• [PROBLEM DETAILS] Show every line in the entries below where the word "ffffff" appears.

• [RECORDS FOR THE TASK]

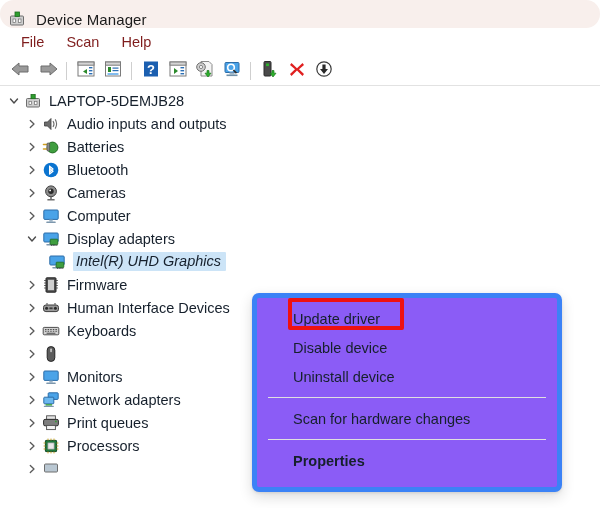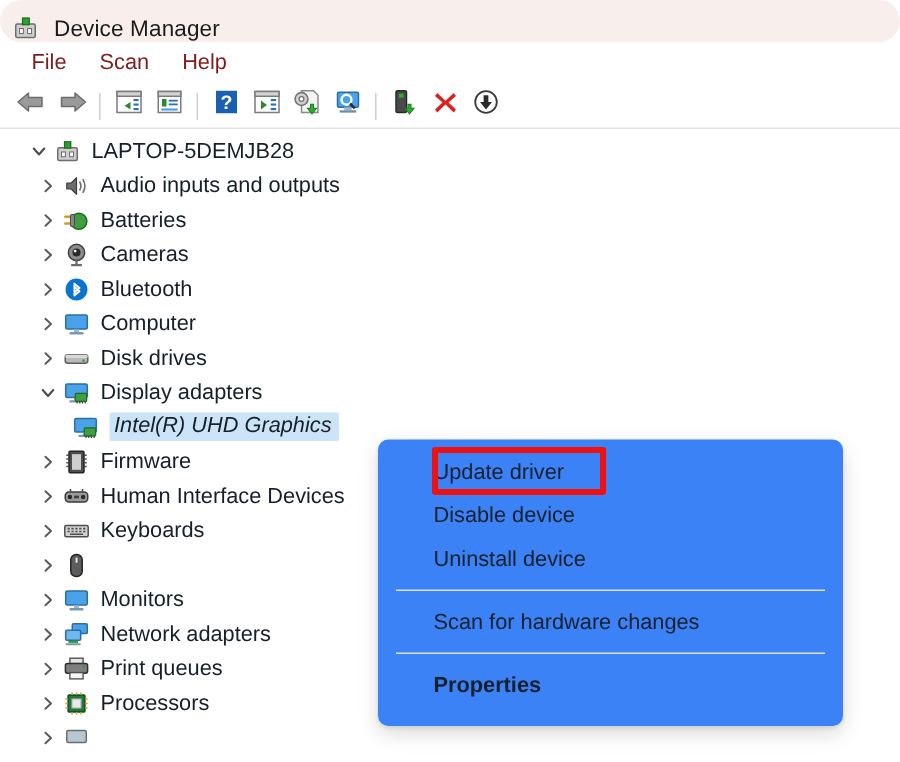--- a/index.html
+++ b/index.html
@@ -99,7 +99,7 @@
     padding:1px 5px 2px 3px;
     border-radius:1px;
   }
-  .depth0{padding-left:16px;}
+  .depth0{padding-left:4px;}
   .depth1{padding-left:22px;}
   .depth2{padding-left:48px;font-style:italic;}
 

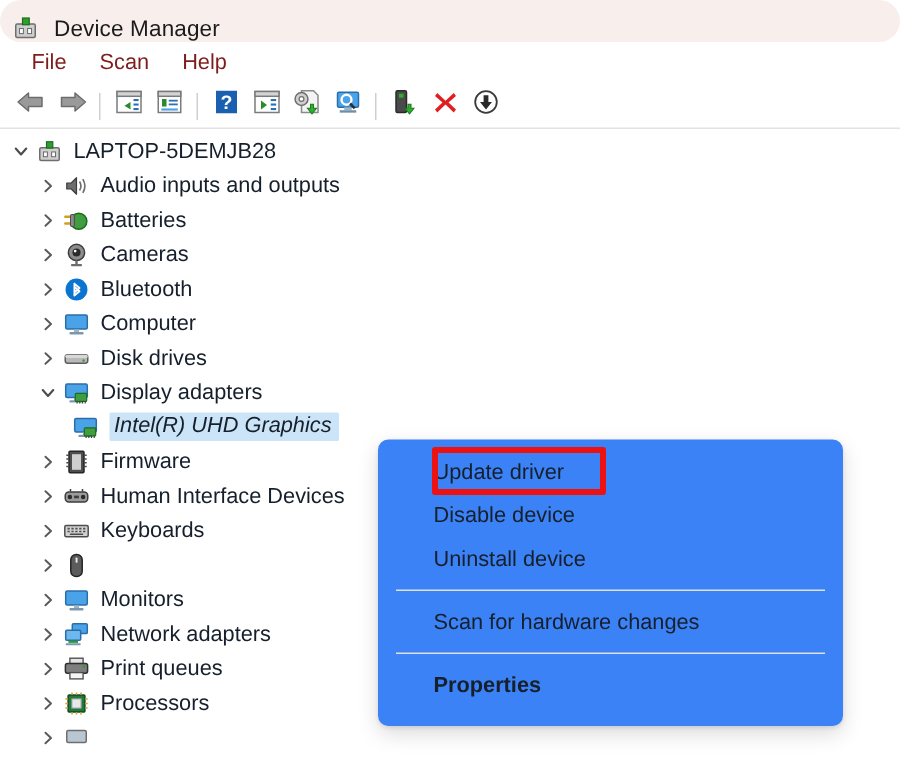--- a/index.html
+++ b/index.html
@@ -347,6 +347,21 @@
     </span>
     <span class="ico">
       <svg width="18" height="18" viewBox="0 0 18 18">
+        <circle cx="9" cy="9" r="7.3" fill="#0a74d0"></circle>
+        <path d="M7.6 5.2 L11 8 L7.6 11 M7.6 13 L11 10.2 L7.6 7.2 M7.6 5.2 V13" fill="none" stroke="#ffffff" stroke-width="1.25" stroke-linejoin="round" stroke-linecap="round"></path>
+      </svg>
+    </span>
+    <span class="row-label">Bluetooth</span>
+  </div>
+
+  <div class="row depth1">
+    <span class="chev">
+      <svg width="10" height="10" viewBox="0 0 10 10">
+          <path d="M3.3 1.5 L7 5 L3.3 8.5" fill="none" stroke="#5a5a5a" stroke-width="1.3" stroke-linecap="round" stroke-linejoin="round"></path>
+        </svg>
+    </span>
+    <span class="ico">
+      <svg width="18" height="18" viewBox="0 0 18 18">
         <circle cx="9" cy="7.3" r="5.4" fill="#8d8d8d" stroke="#3d3d3d" stroke-width="1"></circle>
         <circle cx="9" cy="7.3" r="2.7" fill="#2a2a2a"></circle>
         <circle cx="8.1" cy="6.4" r="0.9" fill="#ffffff"></circle>
@@ -355,21 +370,6 @@
       </svg>
     </span>
     <span class="row-label">Cameras</span>
-  </div>
-
-  <div class="row depth1">
-    <span class="chev">
-      <svg width="10" height="10" viewBox="0 0 10 10">
-          <path d="M3.3 1.5 L7 5 L3.3 8.5" fill="none" stroke="#5a5a5a" stroke-width="1.3" stroke-linecap="round" stroke-linejoin="round"></path>
-        </svg>
-    </span>
-    <span class="ico">
-      <svg width="18" height="18" viewBox="0 0 18 18">
-        <circle cx="9" cy="9" r="7.3" fill="#0a74d0"></circle>
-        <path d="M7.6 5.2 L11 8 L7.6 11 M7.6 13 L11 10.2 L7.6 7.2 M7.6 5.2 V13" fill="none" stroke="#ffffff" stroke-width="1.25" stroke-linejoin="round" stroke-linecap="round"></path>
-      </svg>
-    </span>
-    <span class="row-label">Bluetooth</span>
   </div>
 
   <div class="row depth1">

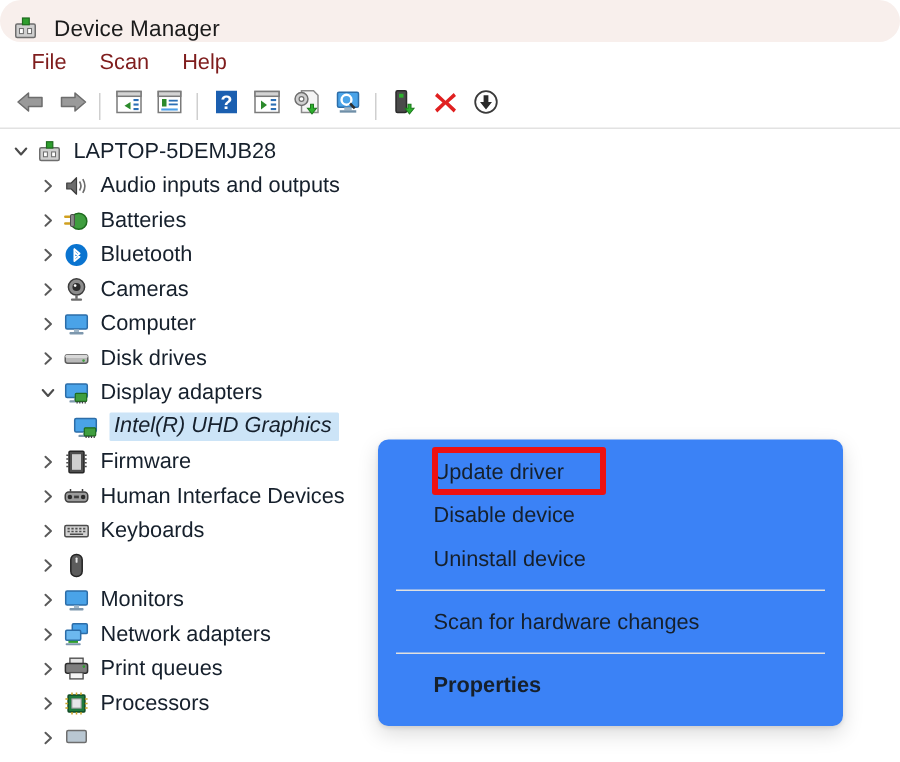--- a/index.html
+++ b/index.html
@@ -388,21 +388,6 @@
     <span class="row-label">Computer</span>
   </div>
 
-  <div class="row depth1">
-    <span class="chev">
-      <svg width="10" height="10" viewBox="0 0 10 10">
-          <path d="M3.3 1.5 L7 5 L3.3 8.5" fill="none" stroke="#5a5a5a" stroke-width="1.3" stroke-linecap="round" stroke-linejoin="round"></path>
-        </svg>
-    </span>
-    <span class="ico">
-      <svg width="18" height="18" viewBox="0 0 18 18">
-        <rect x="1.5" y="6.5" width="15" height="5.6" rx="1.6" fill="#b9b9b9" stroke="#5d5d5d" stroke-width="1"></rect>
-        <rect x="1.5" y="6.5" width="15" height="2.2" rx="1.2" fill="#d8d8d8"></rect>
-        <circle cx="13.7" cy="10.4" r=".85" fill="#3f9e3f"></circle>
-      </svg>
-    </span>
-    <span class="row-label">Disk drives</span>
-  </div>
 
   <div class="row depth1">
     <span class="chev">

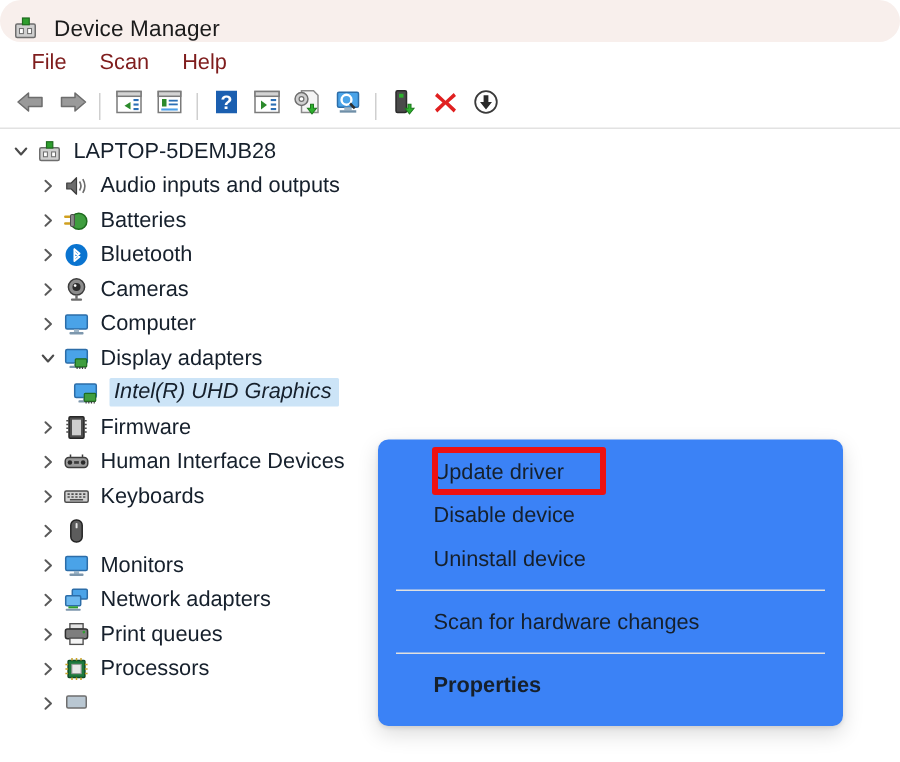--- a/index.html
+++ b/index.html
@@ -108,8 +108,8 @@
     position:absolute;
     left:252px;top:293px;
     width:310px;
-    background:#3b82f6;
-    border:1px solid #3b82f6;
+    background:#8b5cf6;
+    border:5px solid #3b82f6;
     border-radius:7px;
     box-shadow:0 5px 14px rgba(0,0,0,.14), 0 1px 3px rgba(0,0,0,.10);
     padding:6px 0 7px 0;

• [TASK RESPONSE]
+        <path d="M7.6 5.2 L11 8 L7.6 11 M7.6 13 L11 10.2 L7.6 7.2 M7.6 5.2 V13" fill="none" stroke="#ffffff" stroke-width="1.25" stroke-linejoin="round" stroke-linecap="round"></path>
         <circle cx="8.1" cy="6.4" r="0.9" fill="#ffffff"></circle>
-        <path d="M7.6 5.2 L11 8 L7.6 11 M7.6 13 L11 10.2 L7.6 7.2 M7.6 5.2 V13" fill="none" stroke="#ffffff" stroke-width="1.25" stroke-linejoin="round" stroke-linecap="round"></path>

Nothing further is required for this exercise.